While remote work has been shown to boost employee productivity, the perception nevertheless remains that employees who work on-site alongside their managers are more productive than their off-site counterparts. The perception can sometimes lead on-site workers to receive higher performance ratings and more promotions, which can cause tension and reduce team cohesion. HR’s role is to help managers focus on achievements rather than processes; that is, whether or not employees have met specified goals—not on how or where they have done so. Clear goals are important for this process, as are KPIs, precise timelines for when results will be measured, the use of tools that facilitate management-by-outcome, and modeling outcome-focused behaviors by executives and senior leaders to set an example for the entire organization.

  1. Design appropriate policies.

When it comes to flexible working, HR professionals must tackle the challenges of helping to design policies that are transparent and allow for discretion. Organizations must be crystal clear about the boundaries of what is acceptable in a remote work situation. Transparency surrounding areas such as core hours, check-in’s before changing work patterns, and appropriate work locations will help to ensure the practice is fair for everyone and that flexible working does not result in friction or the perception of preferential treatment. At the same time, however, employees’ distinct personal circumstances and backgrounds will play a role in their workplace requirements, and managers need to have the discretion to be able to set up a flexible work situation for one employee that wouldn’t necessarily be suitable for someone else.

  1. Ensure that the right technology is in place.

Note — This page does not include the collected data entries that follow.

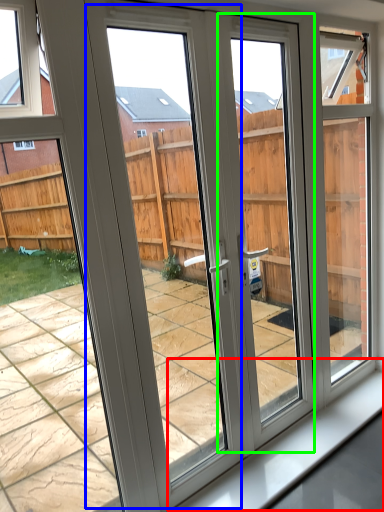
Question: Considering the real-world distances, which object is farthest from window sill (highlighted by a red box)? screen door (highlighted by a blue box) or screen door (highlighted by a green box)?

Choices:
 (A) screen door
 (B) screen door

Answer: (A)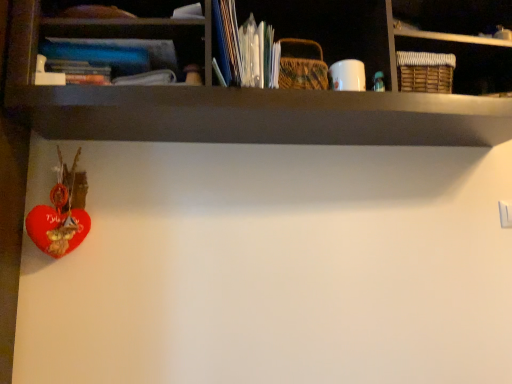
Question: Is velvet red heart at lower left facing away from blue hardcover book at upper left?

Choices:
 (A) no
 (B) yes

Answer: (A)

Question: From a real-world perspective, is velvet red heart at lower left on blue hardcover book at upper left?

Choices:
 (A) yes
 (B) no

Answer: (B)

Question: Considering the relative positions of velvet red heart at lower left and blue hardcover book at upper left in the image provided, is velvet red heart at lower left to the left of blue hardcover book at upper left from the viewer's perspective?

Choices:
 (A) no
 (B) yes

Answer: (B)

Question: Is velvet red heart at lower left shorter than blue hardcover book at upper left?

Choices:
 (A) no
 (B) yes

Answer: (A)

Question: From the image's perspective, would you say velvet red heart at lower left is shown under blue hardcover book at upper left?

Choices:
 (A) yes
 (B) no

Answer: (A)

Question: Considering the relative positions of velvet red heart at lower left and blue hardcover book at upper left in the image provided, is velvet red heart at lower left to the right of blue hardcover book at upper left from the viewer's perspective?

Choices:
 (A) no
 (B) yes

Answer: (A)

Question: Is blue hardcover book at upper left wider than velvet red heart at lower left?

Choices:
 (A) yes
 (B) no

Answer: (A)

Question: Is the depth of blue hardcover book at upper left less than that of velvet red heart at lower left?

Choices:
 (A) no
 (B) yes

Answer: (B)

Question: From a real-world perspective, is blue hardcover book at upper left physically above velvet red heart at lower left?

Choices:
 (A) no
 (B) yes

Answer: (B)

Question: From a real-world perspective, is blue hardcover book at upper left positioned under velvet red heart at lower left based on gravity?

Choices:
 (A) yes
 (B) no

Answer: (B)

Question: Does blue hardcover book at upper left contain velvet red heart at lower left?

Choices:
 (A) no
 (B) yes

Answer: (A)

Question: Can you confirm if blue hardcover book at upper left is taller than velvet red heart at lower left?

Choices:
 (A) yes
 (B) no

Answer: (B)

Question: Considering the positions of velvet red heart at lower left and blue hardcover book at upper left in the image, is velvet red heart at lower left taller or shorter than blue hardcover book at upper left?

Choices:
 (A) short
 (B) tall

Answer: (B)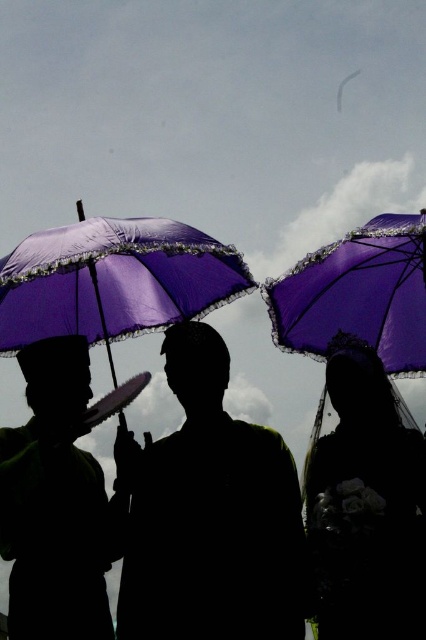
You are standing at the origin point in the image and want to reach the point at the bottom right corner. Which point, point 1 at coordinates (158, 518) or point 2 at coordinates (402, 332), is closer to your starting position?

Point 1 at coordinates (158, 518) is closer to the origin point than point 2 at coordinates (402, 332) because it has a smaller distance from the starting position.

You are an observer standing in front of the scene. You see the purple satin umbrella at left and the purple lace umbrella at upper right. Which umbrella is positioned more to the left side of the scene?

The purple satin umbrella at left is positioned more to the left side of the scene than the purple lace umbrella at upper right.

You are a photographer trying to capture a group photo of the three people under the purple satin umbrella at left and the other two individuals. Since the umbrellas are partially obscuring the figures, how far apart should you position the subjects to ensure their faces are fully visible without any obstruction?

The purple satin umbrella at left is 40.36 meters away from the other individuals. To ensure their faces are visible without obstruction, the subjects should be positioned at least 40.36 meters apart so the umbrellas don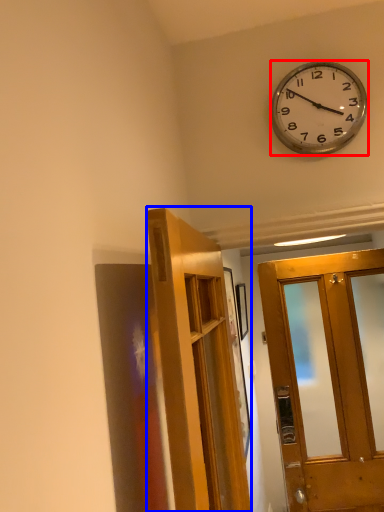
Question: Which of the following is the closest to the observer, wall clock (highlighted by a red box) or door (highlighted by a blue box)?

Choices:
 (A) wall clock
 (B) door

Answer: (B)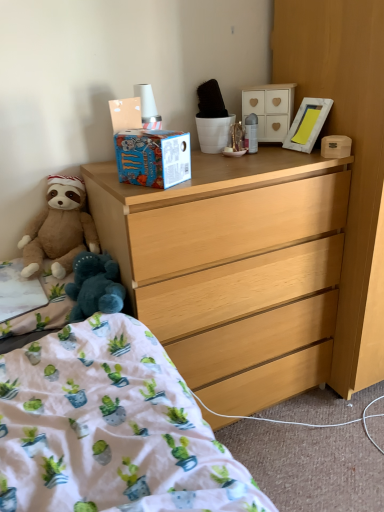
Question: Can we say brown plush teddy bear at left lies outside light wood dresser at center, which appears as the second cabinetry when viewed from the left?

Choices:
 (A) yes
 (B) no

Answer: (A)

Question: Can you confirm if brown plush teddy bear at left is thinner than light wood dresser at center, the first cabinetry positioned from the right?

Choices:
 (A) yes
 (B) no

Answer: (A)

Question: Is brown plush teddy bear at left taller than light wood dresser at center, which appears as the second cabinetry when viewed from the left?

Choices:
 (A) yes
 (B) no

Answer: (B)

Question: Is light wood dresser at center, which appears as the second cabinetry when viewed from the left, at the back of brown plush teddy bear at left?

Choices:
 (A) yes
 (B) no

Answer: (B)

Question: Is brown plush teddy bear at left in contact with light wood dresser at center, acting as the 2th cabinetry starting from the top?

Choices:
 (A) yes
 (B) no

Answer: (B)

Question: Does brown plush teddy bear at left lie in front of light wood dresser at center, which appears as the second cabinetry when viewed from the left?

Choices:
 (A) yes
 (B) no

Answer: (B)

Question: Does white fabric at lower left, the 1th sheet from the bottom, appear on the left side of light wood dresser at center?

Choices:
 (A) no
 (B) yes

Answer: (B)

Question: Is the surface of white fabric at lower left, marked as the second sheet in a top-to-bottom arrangement, in direct contact with light wood dresser at center?

Choices:
 (A) yes
 (B) no

Answer: (B)

Question: From a real-world perspective, is white fabric at lower left, the 1th sheet from the bottom, located higher than light wood dresser at center?

Choices:
 (A) yes
 (B) no

Answer: (A)

Question: Can you confirm if white fabric at lower left, the 1th sheet from the bottom, is positioned to the right of light wood dresser at center?

Choices:
 (A) yes
 (B) no

Answer: (B)

Question: Could you tell me if white fabric at lower left, marked as the second sheet in a top-to-bottom arrangement, is turned towards light wood dresser at center?

Choices:
 (A) no
 (B) yes

Answer: (A)

Question: Is white fabric at lower left, marked as the second sheet in a top-to-bottom arrangement, not inside light wood dresser at center?

Choices:
 (A) no
 (B) yes

Answer: (B)

Question: From the image's perspective, is white matte cabinet at upper center, placed as the first cabinetry when sorted from top to bottom, beneath white cotton bed at lower left?

Choices:
 (A) yes
 (B) no

Answer: (B)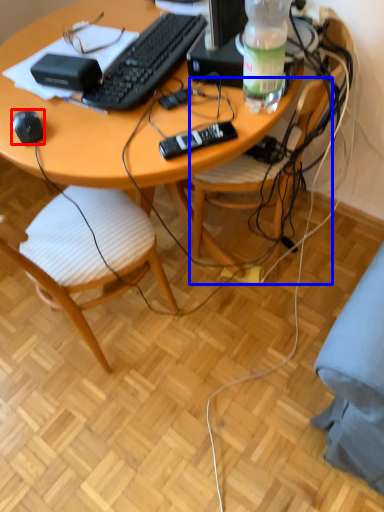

There’s no question that technology has been one of the main drivers of flexible working. Therefore, it’s very important that HR help to ensure that the appropriate technology is in place and functioning properly in order to allow remote employees to do their jobs effectively. The smooth operation of technology is usually prioritized at central locations such as offices and warehouses, although it is not always overseen with as much care in complex remote work situations. However, if technology isn’t working properly for flexible workers, not only does productivity suffer, but so does employee trust and motivation.

work from home

  1. Support managers with tools and training.

There’s a reason why many companies continue to struggle to embrace remote or flexible work: simply put, leading and managing is still easier (or it is at least perceived that way) when managers and employees are in each other’s physical presence. However, technology can help to bridge this gap. A range of new collaboration and communication tools means that managers and employees can check in with each other on a regular basis, ask and answer questions, and attend meetings—all from different locations. Human resource’s role is to help ensure that managers are comfortable using these tools and that they have the training and support they need to make the most out of them.